:: Provided text

In contrast, use FIO to issue sequential write IO workload of size 32KB, 64KB, or even larger, no matter how long you run the workload, there is no RMW.

Apparently IO merging logic at ZVOL is not working properly. Either we re-enable block device scheduler choice of deadline or noop, or fix the broken IO merging logic in DMU, should fix this performance issue.

Include any warning/errors/backtraces from the system logs

samuelxhu avatar Mar 02 '19 07:03 samuelxhu

ZVOL currently does not even support noop

samuelxhu avatar Mar 02 '19 07:03 samuelxhu

The default value of nomerges is 2, I will try to set it 0, re-test the cases, and report back soon.

Today I can confirm that setting nomerges to 0 has no actual effect

samuelxhu avatar Mar 02 '19 10:03 samuelxhu

Can somebody (who are familar with ZFS DMU code) investigate the IO merging logic inside DMU a bit, perhaps one can find a better solution there?

Just wonder why the IO merging at DMU is not working in this simple (single thread of 4KB consecutive IO writes) case.

samuelxhu avatar Mar 03 '19 02:03 samuelxhu

@samuelxhu @kpande From how I understand it, the problem is reproducible even without zvol: if you overwrite a large-recordsize (ie: 128k) file with 4k writes, you will encounter heavy read/modify/write. The problem does not seem related to the aggregator not doing its work; rather, it depends on the fact that on partial-recordsize write, the entire recordsize must be copied in memory. For example:

  • a 32M sized, 128K recordsize file exists. A sequential 4k workload is generated by issuing something as simple as dd if=/dev/urandom of=<testfile> bs=4k count=1024 conv=notrunc,nocreat;

  • the previous command accumulates writes in memory - nothing is written until txg_sync;

  • by monitoring I/O on another terminal we can see that, while no writes are issued, a significant read activity happens. This is due to each 4k write belonging to a new 128K chunk to bring that specific 128K chunk in memory in the ADB (ARC data buffer) structure. In other words: the first 4k hitting the file at offset 0 will cause the entire recordsized chunk (128K) to be copied in memory, before even issuing other 4k writes and regardless if these writes completely overwrite such recordsized chunk.

  • at transaction flush, the DMU aggregates these individual 4k writes in much fewer 128K ones. This can be checked by running zpool iostat -r 1 on another terminal.

So, the r/m/w behavior really seems intrinsically tied to the ARC/checksumming, rather than depending on aggregator not doing its work.

::::
:: Given entries

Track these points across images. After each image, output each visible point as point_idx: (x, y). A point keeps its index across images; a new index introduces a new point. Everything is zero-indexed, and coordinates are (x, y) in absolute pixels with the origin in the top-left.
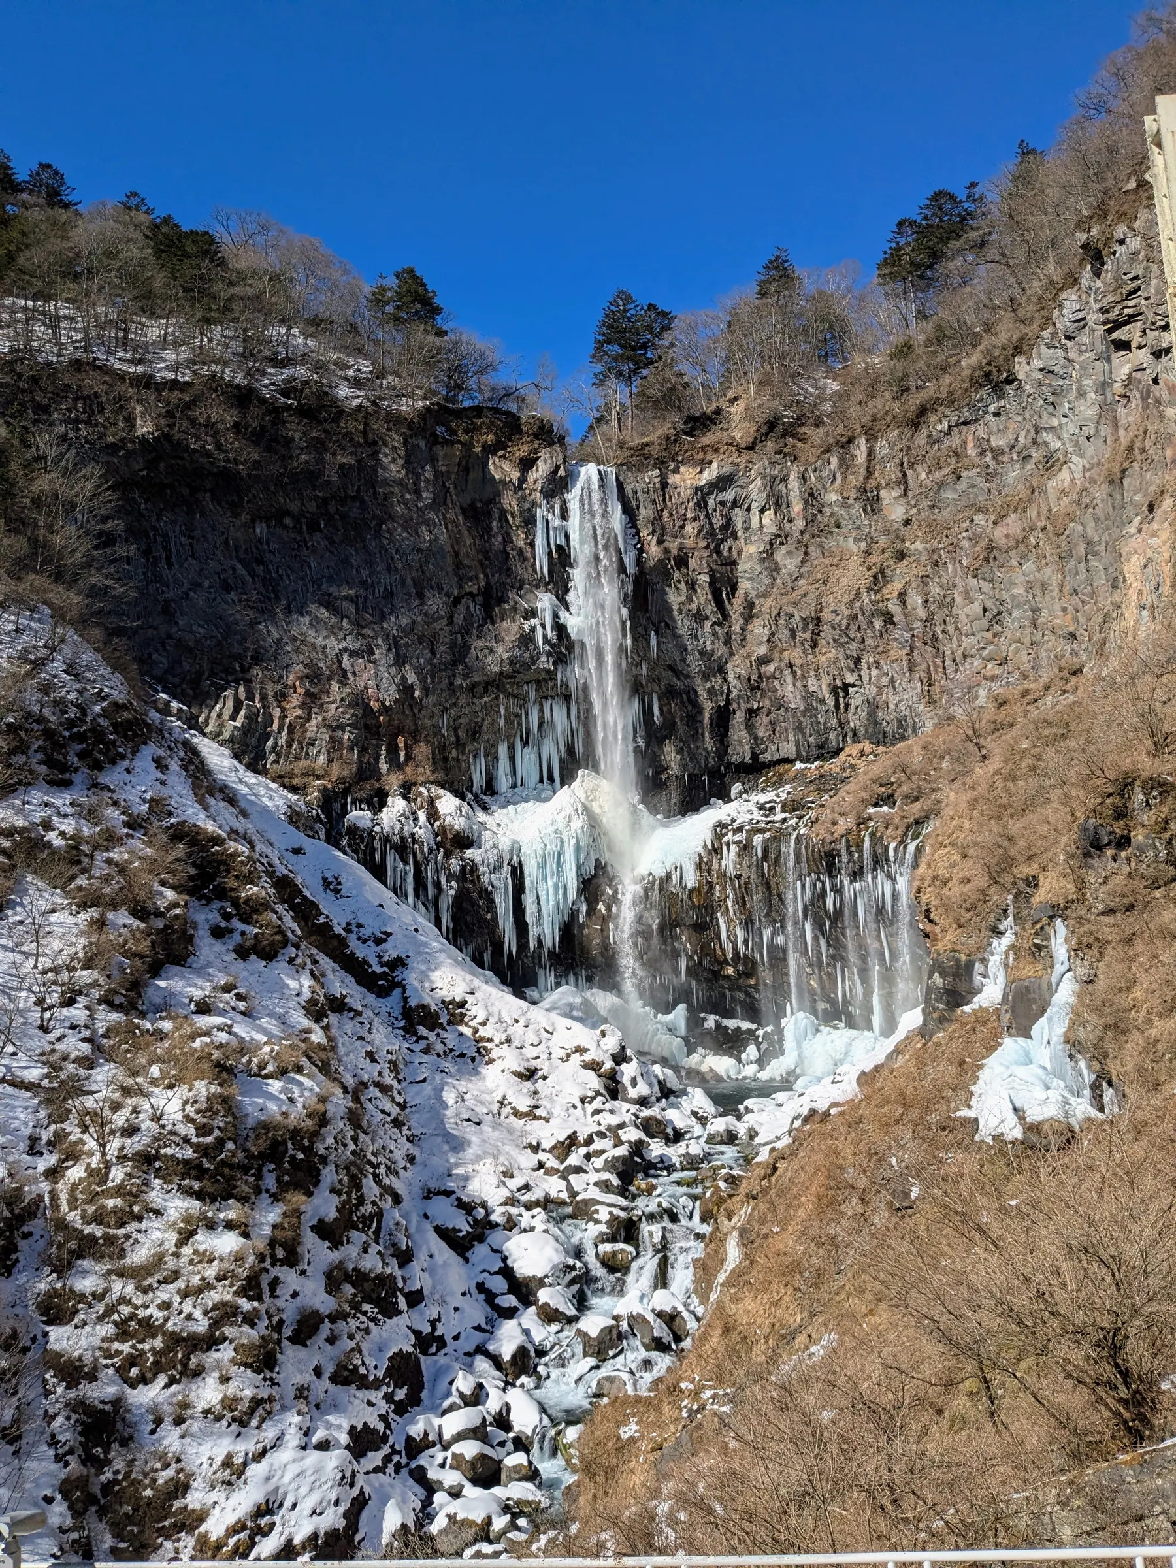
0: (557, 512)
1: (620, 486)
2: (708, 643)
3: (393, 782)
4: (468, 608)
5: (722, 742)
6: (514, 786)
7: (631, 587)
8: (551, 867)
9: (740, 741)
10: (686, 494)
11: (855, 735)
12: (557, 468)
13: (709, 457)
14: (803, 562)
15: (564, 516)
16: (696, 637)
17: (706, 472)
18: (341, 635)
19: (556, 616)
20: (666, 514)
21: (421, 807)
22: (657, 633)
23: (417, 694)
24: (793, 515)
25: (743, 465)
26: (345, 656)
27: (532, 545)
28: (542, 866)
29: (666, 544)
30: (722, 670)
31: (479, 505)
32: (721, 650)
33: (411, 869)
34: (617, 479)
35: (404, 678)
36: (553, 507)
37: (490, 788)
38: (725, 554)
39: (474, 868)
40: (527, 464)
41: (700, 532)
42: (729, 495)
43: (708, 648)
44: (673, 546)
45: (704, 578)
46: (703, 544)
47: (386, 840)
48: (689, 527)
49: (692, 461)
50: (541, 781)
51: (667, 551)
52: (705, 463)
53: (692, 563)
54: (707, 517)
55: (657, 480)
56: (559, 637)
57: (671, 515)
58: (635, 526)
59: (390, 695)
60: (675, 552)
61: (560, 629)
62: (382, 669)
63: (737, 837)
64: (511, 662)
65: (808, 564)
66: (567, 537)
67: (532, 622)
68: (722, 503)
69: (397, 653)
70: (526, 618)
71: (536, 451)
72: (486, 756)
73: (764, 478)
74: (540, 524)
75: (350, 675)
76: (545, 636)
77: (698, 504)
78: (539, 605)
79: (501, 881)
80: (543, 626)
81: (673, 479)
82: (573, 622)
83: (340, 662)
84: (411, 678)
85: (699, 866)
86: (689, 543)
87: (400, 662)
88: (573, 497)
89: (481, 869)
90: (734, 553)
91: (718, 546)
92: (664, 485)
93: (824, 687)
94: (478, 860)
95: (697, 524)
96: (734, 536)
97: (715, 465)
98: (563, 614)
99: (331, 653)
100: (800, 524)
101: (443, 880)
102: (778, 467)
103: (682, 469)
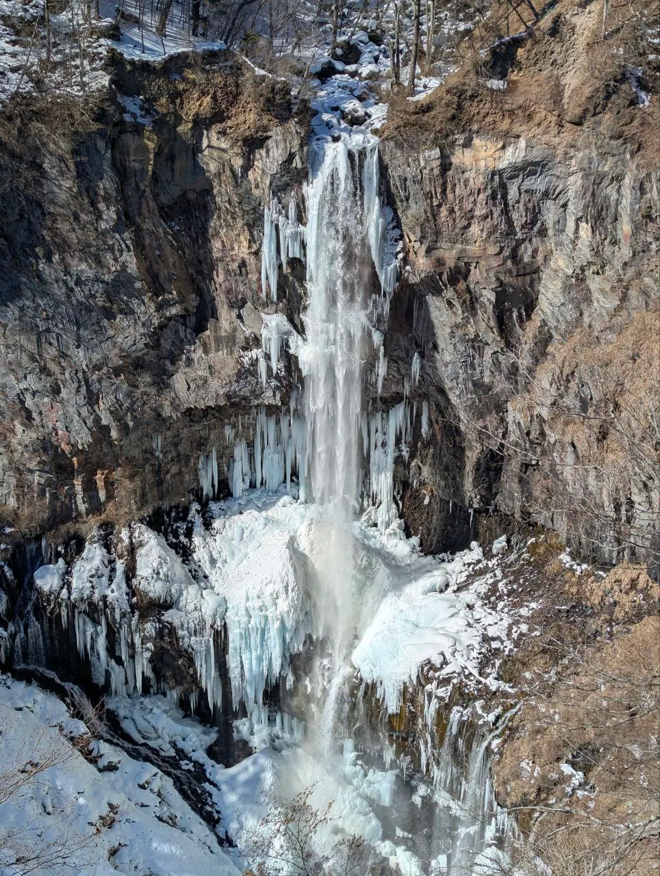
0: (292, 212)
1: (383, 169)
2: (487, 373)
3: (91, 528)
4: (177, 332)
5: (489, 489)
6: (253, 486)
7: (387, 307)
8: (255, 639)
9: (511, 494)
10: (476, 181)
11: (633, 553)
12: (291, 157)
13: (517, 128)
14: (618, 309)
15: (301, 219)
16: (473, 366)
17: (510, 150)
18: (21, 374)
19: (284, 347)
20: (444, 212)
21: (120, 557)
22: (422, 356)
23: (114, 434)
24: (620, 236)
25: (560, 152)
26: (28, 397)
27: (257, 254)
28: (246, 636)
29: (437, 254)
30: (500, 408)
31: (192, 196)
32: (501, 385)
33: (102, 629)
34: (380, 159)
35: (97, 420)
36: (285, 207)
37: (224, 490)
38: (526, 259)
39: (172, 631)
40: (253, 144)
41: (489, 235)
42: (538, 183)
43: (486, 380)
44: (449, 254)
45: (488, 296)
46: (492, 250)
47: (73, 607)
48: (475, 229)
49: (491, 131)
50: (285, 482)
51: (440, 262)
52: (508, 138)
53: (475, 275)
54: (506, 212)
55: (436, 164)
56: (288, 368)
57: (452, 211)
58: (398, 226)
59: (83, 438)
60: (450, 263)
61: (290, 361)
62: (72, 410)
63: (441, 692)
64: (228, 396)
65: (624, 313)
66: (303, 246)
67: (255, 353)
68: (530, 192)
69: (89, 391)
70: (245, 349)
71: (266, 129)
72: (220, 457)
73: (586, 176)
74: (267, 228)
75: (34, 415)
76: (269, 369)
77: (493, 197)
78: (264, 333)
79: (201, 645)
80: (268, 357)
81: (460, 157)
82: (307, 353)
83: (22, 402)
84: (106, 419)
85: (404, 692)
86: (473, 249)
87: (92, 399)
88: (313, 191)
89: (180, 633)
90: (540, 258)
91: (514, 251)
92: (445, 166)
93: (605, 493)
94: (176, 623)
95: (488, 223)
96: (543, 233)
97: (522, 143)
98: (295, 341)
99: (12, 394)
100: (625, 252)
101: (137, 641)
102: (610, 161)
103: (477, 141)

::::
:: Given entries

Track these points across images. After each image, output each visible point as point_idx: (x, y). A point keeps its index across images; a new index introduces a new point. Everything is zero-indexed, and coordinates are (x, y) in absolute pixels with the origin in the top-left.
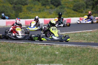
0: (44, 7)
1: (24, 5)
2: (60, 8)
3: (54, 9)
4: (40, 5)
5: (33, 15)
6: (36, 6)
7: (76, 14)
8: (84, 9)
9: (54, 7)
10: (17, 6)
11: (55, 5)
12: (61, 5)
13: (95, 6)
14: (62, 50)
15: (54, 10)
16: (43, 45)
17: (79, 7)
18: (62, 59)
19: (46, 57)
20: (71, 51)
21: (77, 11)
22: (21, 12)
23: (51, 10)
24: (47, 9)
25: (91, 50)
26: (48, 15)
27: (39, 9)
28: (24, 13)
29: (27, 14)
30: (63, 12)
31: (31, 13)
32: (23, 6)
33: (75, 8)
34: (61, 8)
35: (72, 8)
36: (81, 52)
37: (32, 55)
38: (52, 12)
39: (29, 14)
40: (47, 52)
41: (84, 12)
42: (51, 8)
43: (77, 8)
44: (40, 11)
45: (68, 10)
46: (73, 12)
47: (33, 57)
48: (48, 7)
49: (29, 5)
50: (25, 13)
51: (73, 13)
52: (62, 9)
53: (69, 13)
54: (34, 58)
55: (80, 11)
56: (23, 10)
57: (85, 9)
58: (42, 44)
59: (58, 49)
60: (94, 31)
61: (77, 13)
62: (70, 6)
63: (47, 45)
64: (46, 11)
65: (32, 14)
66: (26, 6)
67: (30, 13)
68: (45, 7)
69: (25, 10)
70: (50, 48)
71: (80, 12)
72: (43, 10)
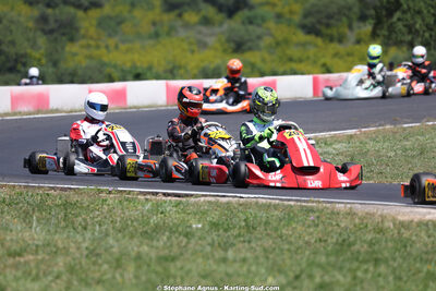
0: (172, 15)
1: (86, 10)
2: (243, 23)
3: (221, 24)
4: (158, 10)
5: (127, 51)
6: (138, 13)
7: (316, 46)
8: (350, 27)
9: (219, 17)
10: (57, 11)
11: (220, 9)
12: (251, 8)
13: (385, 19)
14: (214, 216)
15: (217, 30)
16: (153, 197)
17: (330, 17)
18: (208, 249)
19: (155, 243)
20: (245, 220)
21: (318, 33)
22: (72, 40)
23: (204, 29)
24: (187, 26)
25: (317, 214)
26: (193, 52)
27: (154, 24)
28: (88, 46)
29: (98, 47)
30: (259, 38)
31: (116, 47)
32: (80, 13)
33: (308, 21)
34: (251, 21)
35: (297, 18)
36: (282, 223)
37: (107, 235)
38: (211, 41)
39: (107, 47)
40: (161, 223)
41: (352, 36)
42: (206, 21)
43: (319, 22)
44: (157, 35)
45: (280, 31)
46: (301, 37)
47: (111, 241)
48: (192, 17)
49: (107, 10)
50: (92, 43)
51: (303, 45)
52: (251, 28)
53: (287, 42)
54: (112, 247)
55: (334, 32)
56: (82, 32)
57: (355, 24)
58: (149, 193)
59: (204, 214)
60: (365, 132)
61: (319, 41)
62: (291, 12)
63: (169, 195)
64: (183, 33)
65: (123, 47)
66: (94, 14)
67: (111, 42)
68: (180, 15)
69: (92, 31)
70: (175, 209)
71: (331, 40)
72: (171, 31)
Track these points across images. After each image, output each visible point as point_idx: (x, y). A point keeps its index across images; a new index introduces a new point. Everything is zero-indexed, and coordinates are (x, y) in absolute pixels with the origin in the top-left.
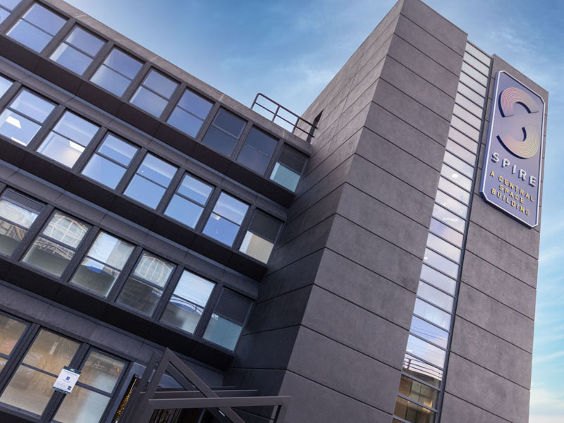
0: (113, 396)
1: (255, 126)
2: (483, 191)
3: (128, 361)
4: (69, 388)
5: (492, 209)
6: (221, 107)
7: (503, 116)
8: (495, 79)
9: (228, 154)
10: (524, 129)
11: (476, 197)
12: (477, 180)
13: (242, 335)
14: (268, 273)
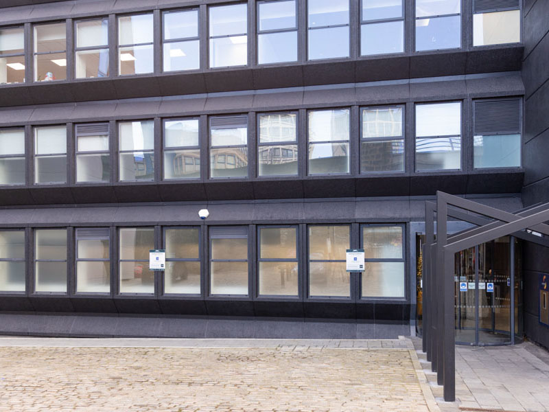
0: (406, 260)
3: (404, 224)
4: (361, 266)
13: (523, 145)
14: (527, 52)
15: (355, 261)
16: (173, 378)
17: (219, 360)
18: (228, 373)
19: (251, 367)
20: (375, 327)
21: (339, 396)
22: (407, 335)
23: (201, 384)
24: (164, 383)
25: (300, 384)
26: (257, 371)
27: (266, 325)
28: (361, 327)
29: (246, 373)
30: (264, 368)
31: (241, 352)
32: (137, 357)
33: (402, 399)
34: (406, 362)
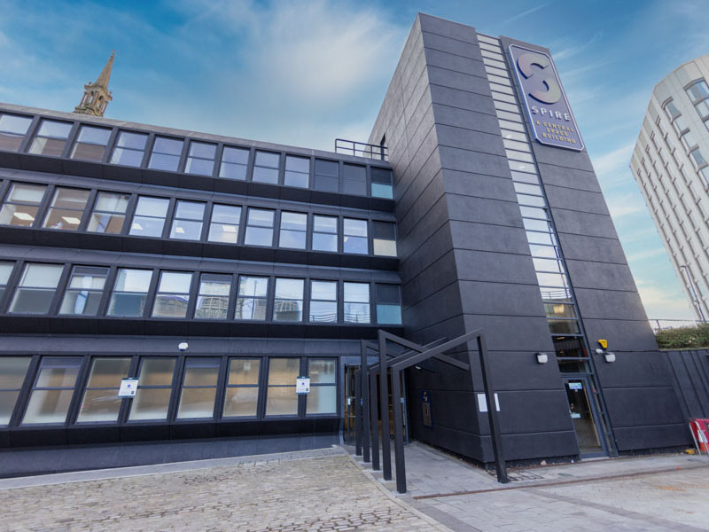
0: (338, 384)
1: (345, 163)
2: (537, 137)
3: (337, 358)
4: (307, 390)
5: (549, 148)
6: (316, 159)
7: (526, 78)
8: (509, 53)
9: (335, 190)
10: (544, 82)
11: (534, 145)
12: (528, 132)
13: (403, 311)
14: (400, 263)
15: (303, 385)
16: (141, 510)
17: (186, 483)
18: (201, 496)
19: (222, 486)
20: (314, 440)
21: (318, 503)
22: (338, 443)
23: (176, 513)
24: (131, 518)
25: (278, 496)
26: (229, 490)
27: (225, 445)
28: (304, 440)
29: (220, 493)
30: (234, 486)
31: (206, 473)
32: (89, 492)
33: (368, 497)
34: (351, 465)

::::

-- What is required --
In the ZFS thread, which command run on another terminal shows the DMU aggregating the 4k writes into fewer 128K ones?

-- Task result --
zpool iostat -r 1